German Student Receives the Fulbright Scholarship to Study in Germany
Meagan Kusek, who majored in creative and professional writing and also studied German, Chinese and Studio Art at Converse, will spend next year representing the United States in Germany with the highly prestigious Fulbright Program, the U.S. Department of State’s flagship cultural exchange program. She will serve as a Fulbright English Teaching Assistant and work on a novel based on Norse/Germanic mythology that she hopes will allow Americans to understand a facet of the cultural beginnings of Germania. In addition to her proficiency in German, she is a talented artist and one of Converse’s highest-achieving students in the study of Chinese.

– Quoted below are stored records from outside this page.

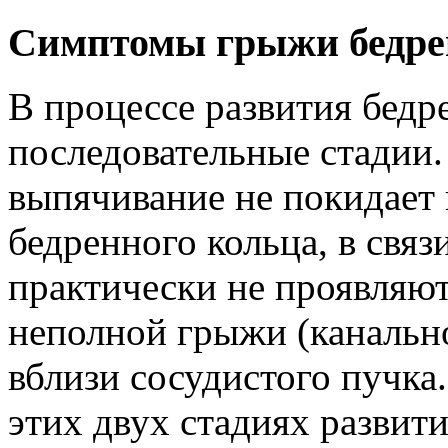
Симптомы грыжи бедре
В процессе развития бедр
последовательные стадии
выпячивание не покидает
бедренного кольца, в свя
практически не проявляю
неполной грыжи (канальн
вблизи сосудистого пучка
этих двух стадиях развит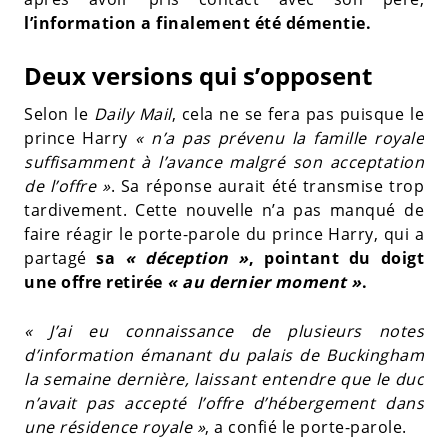
l’information a finalement été démentie.
Deux versions qui s’opposent
Selon le
Daily Mail
, cela ne se fera pas puisque le
prince Harry
« n’a pas prévenu la famille royale
suffisamment à l’avance malgré son acceptation
de l’offre »
. Sa réponse aurait été transmise trop
tardivement. Cette nouvelle n’a pas manqué de
faire réagir le porte-parole du prince Harry, qui a
partagé
sa
« déception »
, pointant du doigt
une offre retirée
« au dernier moment »
.
« J’ai eu connaissance de plusieurs notes
d’information émanant du palais de Buckingham
la semaine dernière, laissant entendre que le duc
n’avait pas accepté l’offre d’hébergement dans
une résidence royale »
, a confié le porte-parole.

“I have been interested in Germany since childhood,” Meagan said. “For several years, it has been my dream to live there for a time and become fluent in the language.” Meagan’s father began teaching her German expressions when she was in kindergarten, and she grew up responding to them as naturally as their English counterparts. “By high school, I had the desire to learn more than the smattering I had picked up and it quickly became clear that I wanted to continue learning German for as long as I could.”
Unfamiliar with the Fulbright program before arriving on campus her freshman year, Meagan developed interest in applying to the program in large part due to Associate Professor of History Dr. Edward Woodfin, who recruits and advises Converse’s Fulbright applicants. She heard Woodfin speak during Opening Convocation just days into her freshman year, and was influenced by his encouragement of students to study or travel abroad during their college career. After hearing him speak of the Fulbright program during a Nisbet Honors Program event, and then seeing Converse student Stephanie Jennings ’11 win the award last year, it finally seemed feasible to Meagan that she could have a chance to win as well.
“I spent last summer mulling over which grant to apply to (research or teaching assistantship), and then spent the first three weeks of school acclimating to my school work and working through the several-page-long application, the most challenging of which were the personal essays,” she said. “If I learned anything during the decision and application process, it was that the study and teaching of language was more important to me than I had realized, and it inspired me to think that maybe foreign language would be something I’d like to study in graduate school.”
Dr. Mirko Hall, assistant professor of modern languages, encouraged and supported Meagan throughout her application process. Hall was with Meagan the morning she learned of her award. “The congratulatory text arrived on Meagan’s mobile phone right at the very start of our Contemporary Germany seminar,” he said. “The look on her face was absolutely priceless—and I was shaking with so much excitement that I actually broke the key inside of the technology tower in Hartness Auditorium (my apologies to the Maintenance team).” Hall enjoyed working with Meagan throughout the rigorous application process, and noted, “Meagan is an outstanding student, writer, and linguist, whose intellectual passion and curiosity is always ‘on fire’ in the classroom. Her cross-cultural sensitivity, community spirit, and goodwill towards others will make her an excellent representative of our country abroad.”
Meagan sees her Fulbright Assistantship as the perfect opportunity to advance her language skills and explore teaching. “I want to use my Fulbright year as a time to see how well I do in certain situations, such as teaching and being immersed in a foreign language atmosphere. I hope to decide whether or not to attend graduate school, and if so, what area I should concentrate in, because as of right now I have too many possible interests and I don’t know how to narrow them down.”
For Dr. Woodfin, whose record of mentoring Fulbright winners is a trend that Converse hopes will become a long-term tradition, Meagan is an ideal young ambassador for the U.S. to send abroad. “I’m very pleased with the idea that, for a number of Germans, when they think of America, they will think of Meagan. She is an intelligent and creative world-citizen—basically, our ideal Converse graduate. With her language skills, her writing, and her art, she has the power to make a wonderfully positive impact on her German students and build lasting relationships.”